▸ Work to complete: If pictures appear among the lines below, leave them out while you return exactly the lines from the one with "1100 V. K. Vyas et al." through the one with "theory, one may".

▸ Raw data:
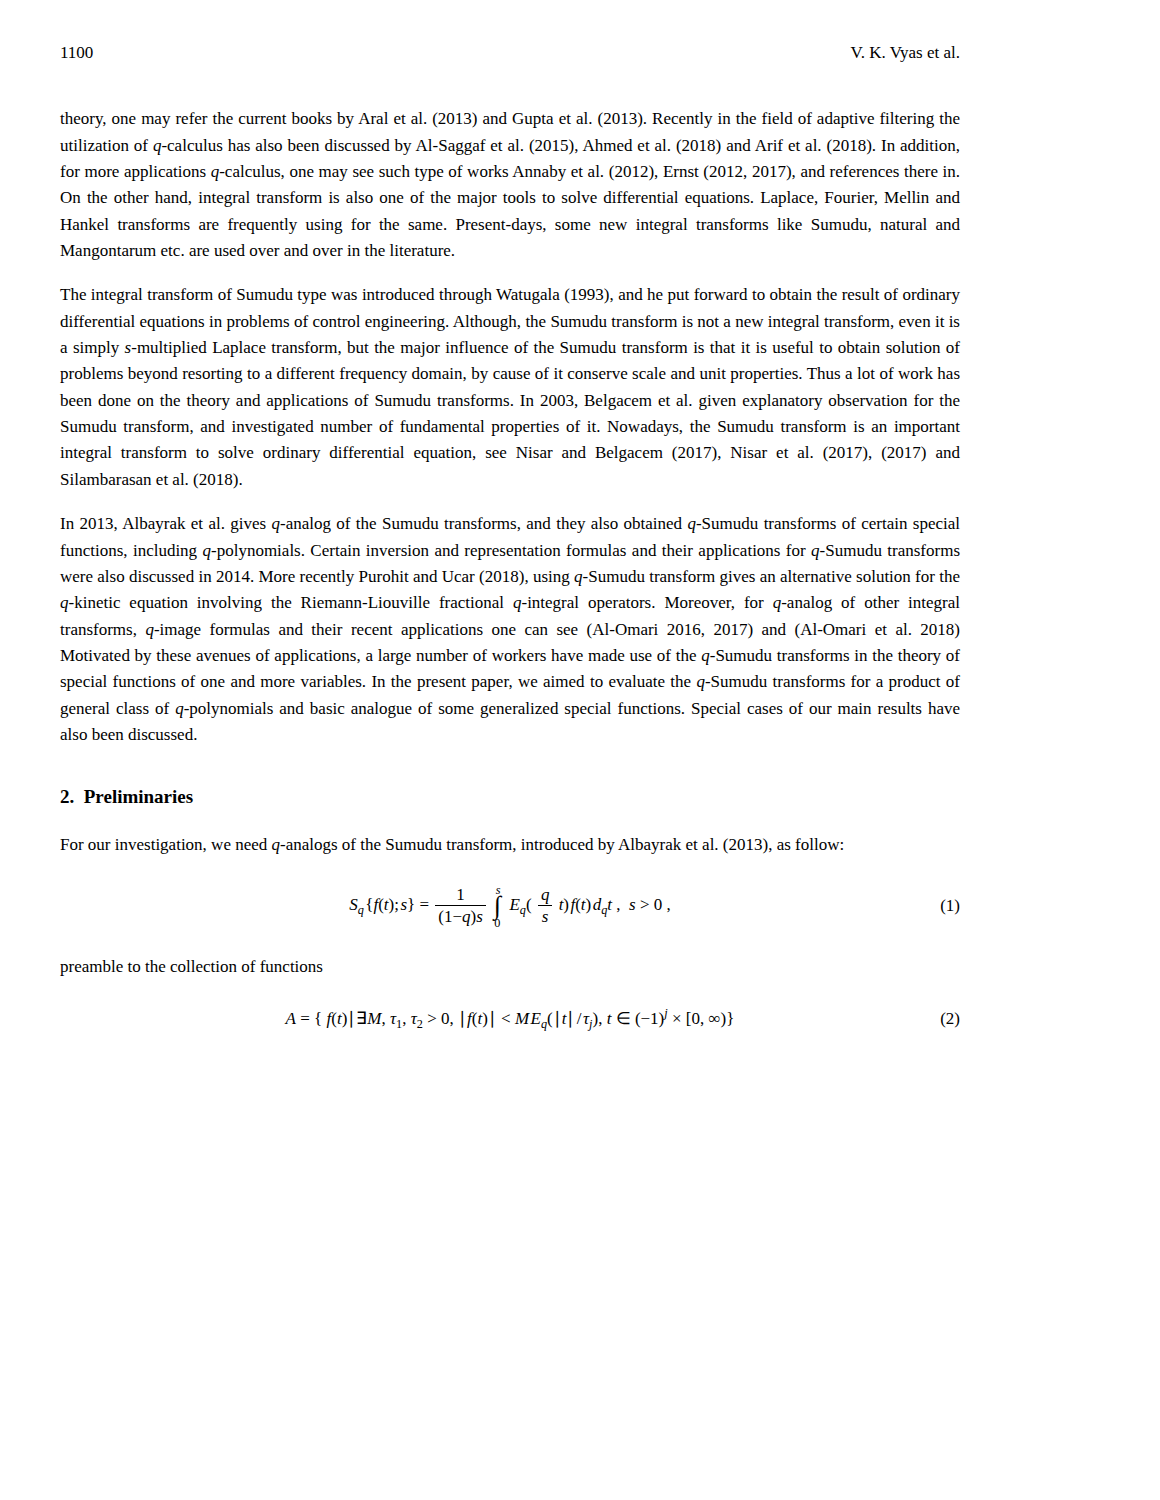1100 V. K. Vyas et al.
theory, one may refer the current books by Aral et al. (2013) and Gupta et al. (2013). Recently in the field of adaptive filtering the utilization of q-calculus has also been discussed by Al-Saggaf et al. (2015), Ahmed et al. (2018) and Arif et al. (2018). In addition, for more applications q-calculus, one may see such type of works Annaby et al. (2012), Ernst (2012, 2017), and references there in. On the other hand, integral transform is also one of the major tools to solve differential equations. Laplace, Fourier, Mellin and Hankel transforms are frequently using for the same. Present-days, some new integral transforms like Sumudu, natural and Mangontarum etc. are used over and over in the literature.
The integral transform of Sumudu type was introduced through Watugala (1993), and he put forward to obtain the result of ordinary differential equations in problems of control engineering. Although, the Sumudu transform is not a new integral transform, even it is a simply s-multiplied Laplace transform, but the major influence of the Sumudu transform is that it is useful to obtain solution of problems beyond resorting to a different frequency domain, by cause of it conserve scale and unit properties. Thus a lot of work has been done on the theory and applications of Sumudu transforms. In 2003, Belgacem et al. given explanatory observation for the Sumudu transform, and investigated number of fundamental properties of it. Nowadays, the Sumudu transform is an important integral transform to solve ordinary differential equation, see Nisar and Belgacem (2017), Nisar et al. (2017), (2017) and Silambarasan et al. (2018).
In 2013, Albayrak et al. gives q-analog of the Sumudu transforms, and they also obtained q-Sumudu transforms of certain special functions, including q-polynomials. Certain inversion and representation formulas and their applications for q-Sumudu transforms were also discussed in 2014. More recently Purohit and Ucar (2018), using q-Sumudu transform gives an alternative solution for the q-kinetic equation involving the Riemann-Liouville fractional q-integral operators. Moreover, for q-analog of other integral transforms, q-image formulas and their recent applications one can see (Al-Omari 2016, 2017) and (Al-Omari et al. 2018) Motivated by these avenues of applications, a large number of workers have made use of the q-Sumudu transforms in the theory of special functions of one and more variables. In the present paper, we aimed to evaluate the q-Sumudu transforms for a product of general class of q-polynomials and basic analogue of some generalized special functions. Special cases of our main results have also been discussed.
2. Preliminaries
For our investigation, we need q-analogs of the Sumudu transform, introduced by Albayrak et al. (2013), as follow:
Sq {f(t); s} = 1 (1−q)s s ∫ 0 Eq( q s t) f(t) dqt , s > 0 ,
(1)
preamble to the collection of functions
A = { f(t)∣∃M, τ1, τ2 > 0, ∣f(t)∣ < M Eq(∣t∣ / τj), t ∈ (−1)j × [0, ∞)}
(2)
==
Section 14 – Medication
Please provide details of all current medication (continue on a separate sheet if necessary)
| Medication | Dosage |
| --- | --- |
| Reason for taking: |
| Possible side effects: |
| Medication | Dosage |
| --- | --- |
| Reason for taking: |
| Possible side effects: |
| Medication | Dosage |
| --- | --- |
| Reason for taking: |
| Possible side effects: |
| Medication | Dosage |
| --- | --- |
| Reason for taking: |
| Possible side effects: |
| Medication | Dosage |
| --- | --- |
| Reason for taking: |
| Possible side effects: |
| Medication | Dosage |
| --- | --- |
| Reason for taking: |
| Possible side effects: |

▸ Result of the task:
1100 V. K. Vyas et al.
theory, one may refer the current books by Aral et al. (2013) and Gupta et al. (2013). Recently in the field of adaptive filtering the utilization of q-calculus has also been discussed by Al-Saggaf et al. (2015), Ahmed et al. (2018) and Arif et al. (2018). In addition, for more applications q-calculus, one may see such type of works Annaby et al. (2012), Ernst (2012, 2017), and references there in. On the other hand, integral transform is also one of the major tools to solve differential equations. Laplace, Fourier, Mellin and Hankel transforms are frequently using for the same. Present-days, some new integral transforms like Sumudu, natural and Mangontarum etc. are used over and over in the literature.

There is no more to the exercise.